No so this record breaking year. This morning’s Fairbanks Daily News Miner pronounced that not since 1964 has the record cold been broken: it was 21 degrees early yesterday morning, and not much warmer today at still below freezing, 28 right now. While not unusual to see piles of dirty snow in shaded areas around town, they still remain in even larger portions in abundance. I watched as my son got into his car this morning, with his telltale frosty breath still visible at 6:40 a.m.
I know summer will come. It’s just that it is taking too long. The starkness of the birch that have not yet budded is rather haunting, like a deserted and forgotten frozen north. Yes, the sun is bright and daylight began at 4:26 this morning, and won’t set until 11:10 tonight. But do you know that they are predicting SNOW on Friday, with a 50% chance of precipitation? How are we supposed to justify buying flowers in greenhouses when survival chances are against the odds with this kind of weather!
I do remember snow on May 15th, followed precisely four months later with a September 15th dusting; but it didn’t stay around either time. The concern I have this year, is that if it did snow, it might just stick around a little longer….

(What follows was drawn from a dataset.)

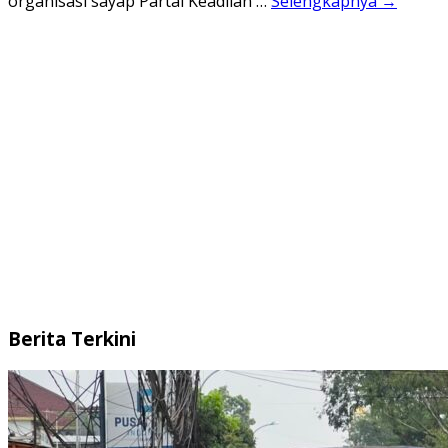
organisasi sayap Partai Keadilan …
Selengkapnya →
Berita Terkini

My housekeeper gifted me with beautiful tomato and zucchini plant starts that are guarded inside on my kitchen windowsills. I dare not place them in the greenhouse, where normally they belong. Even with the passive solar design, it is just too cold.
My advice, as usual, is that you definitely need layers when you come to Fairbanks. Only this time, the layers you might bring should be ones that keep you warm at just above freezing.
January 28, 2013
On the way home from church this morning, I chuckled at the line of cars waiting at the entrance to University. Three or four cars were lined up/turning around to take their pictures in front of the time and temperature marquee. adventuresome souls will leap out of their vehicles in tee shirts, shorts, even bathing suits to pose in front of the sign.
There really was no need to rush to the sign, as the temperature didn’t even rise above -40 F, but only vacillated between -43 F and -40 F today. Usually, there is a slight elevation in temperature, but this is one of those extremely ice-fogged -in-days.
It was a good weekend to stay close to home and occupy one’s time catching up on the news, watching a movie, or otherwise engage in warm indoor activities. I believe the group that schedules a retreat for the last weekend in January every year has figured this out. It is definitely a good time to work on quilts and cross stitch projects.
If you determine to fight the instinct to stay inside and conserve energy, you may find your car may think otherwise. This Saturday, just in our parking lot alone, 5 individuals had car issues; we just pushed one car into a garage bay to allow it to warm up in our garage where we emptied a space to defrost and diagnose why it wouldn’t start after 24 hours of being plugged in.
Man against the elements: this, too, seems to be one of those requirements to be a “true Alaskan.” At least that’s what my kids tell me when I prefer to stay inside and keep warm.